Governance, expertise, and the ‘culture of care’: The changing constitutions of laboratory animal research in Britain, 1876–2000

Author
Robert G W Kirk and Dmitriy Myelnikov
Publication date

This article examines why early twenty-first century animal research governance in Britain foregrounds the ‘culture of care’ as its key problem. It adopts a historical perspective to understand why the regulation of animal research became primarily a problem of ‘culture’, a term firmly associated with the social relations of animal research, at this time and not before. Drawing on the theoretical insights of Sheila Jasanoff, Stephen Hilgartner and others, we contrast the British regulatory framework under the Cruelty to Animals Act (1876), which established statutory regulation of animal research for the first time in the world, with its successor the Animals (Scientific Procedures) Act 1986 (ASPA), in an attempt to chart two closely related yet distinct ‘constitutions’ of animal research each shaped by a historically situated sociotechnical imaginary. Across this longue durée, many concerns remained consistent yet inevitably, as the biomedical sciences transformed in scale and scope, new concerns emerged. Animal care, at least as far as it entailed a commitment to the prevention of animal suffering, was a prominent feature of animal research governance across the period. However, a concern for the culture and social relations of animal research emerged only in the latter half of the twentieth century.
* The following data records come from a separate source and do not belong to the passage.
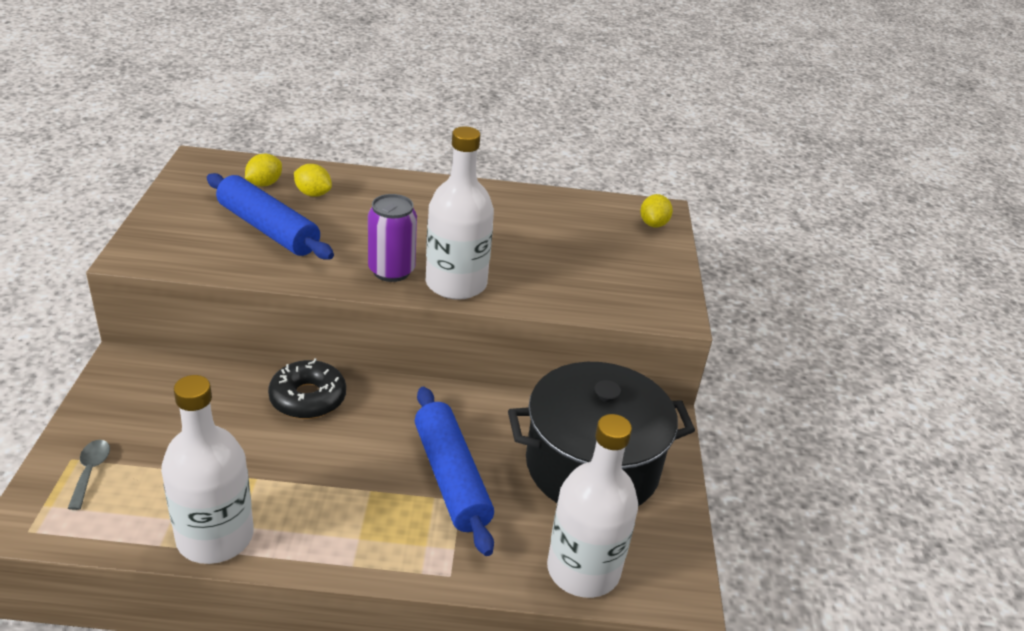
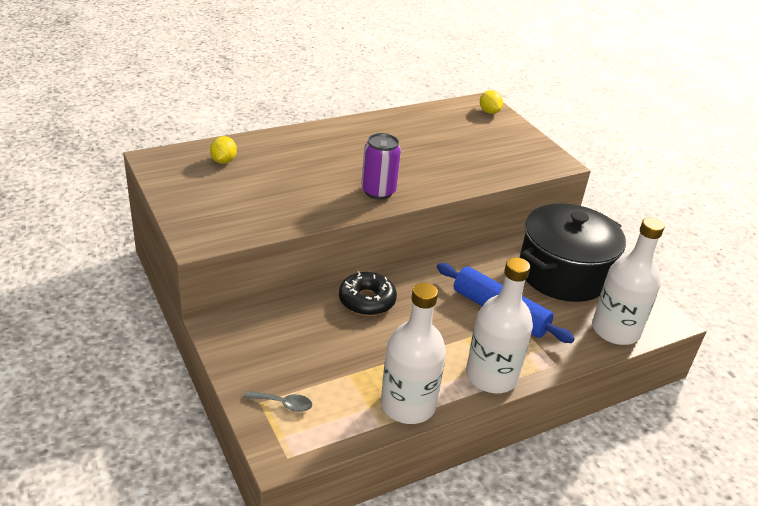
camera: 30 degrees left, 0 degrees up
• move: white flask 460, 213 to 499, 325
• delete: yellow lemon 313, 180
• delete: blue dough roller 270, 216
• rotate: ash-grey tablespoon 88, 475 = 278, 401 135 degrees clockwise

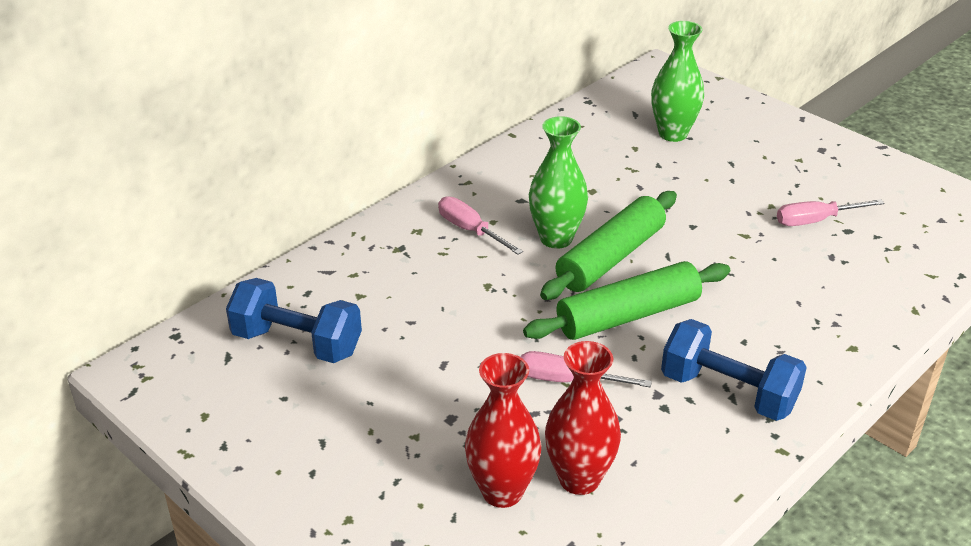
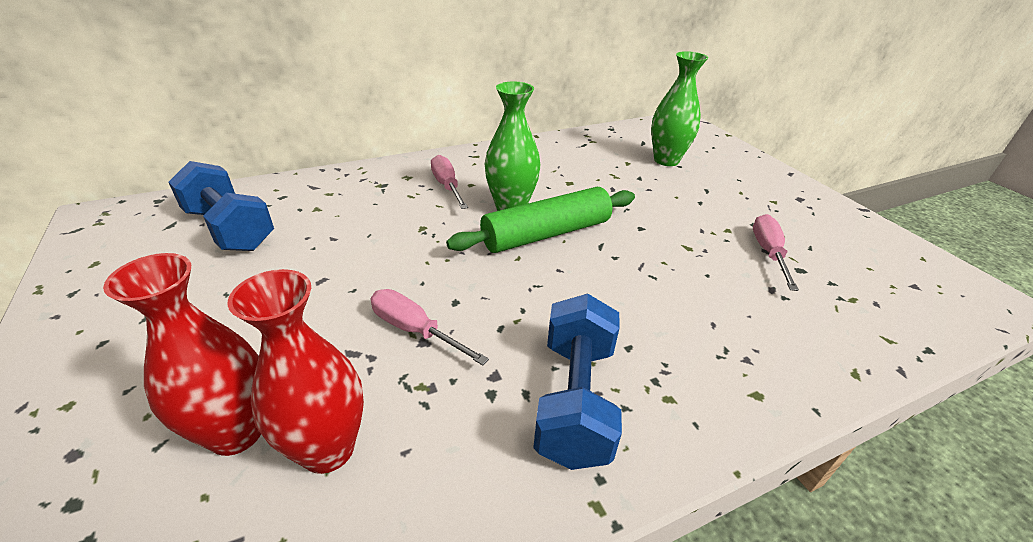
camera: 20 degrees right, 0 degrees up
• rotate: pink screwdriver 830, 212 = 776, 252 90 degrees clockwise
• delete: leaf-green dough roller 626, 300
• rotate: blue hand weight 734, 370 = 577, 382 45 degrees clockwise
We account for this change primarily through a gradual distribution of responsibility for animal research from a single coherent community with broadly shared expertise (‘scientists’ with experience of animal research) to a diversified community of multiple experience and skillsets which included, importantly, a more equitable inclusion of animal welfare as a form of expertise with direct relevance to animal research. We conclude that animal research governance could only become conceived as a problem of ‘culture’ and thus social relations when responsibility for care and animal welfare was distributed across a differentiated community, in which diverse forms of expertise were required for the practice of humane animal research.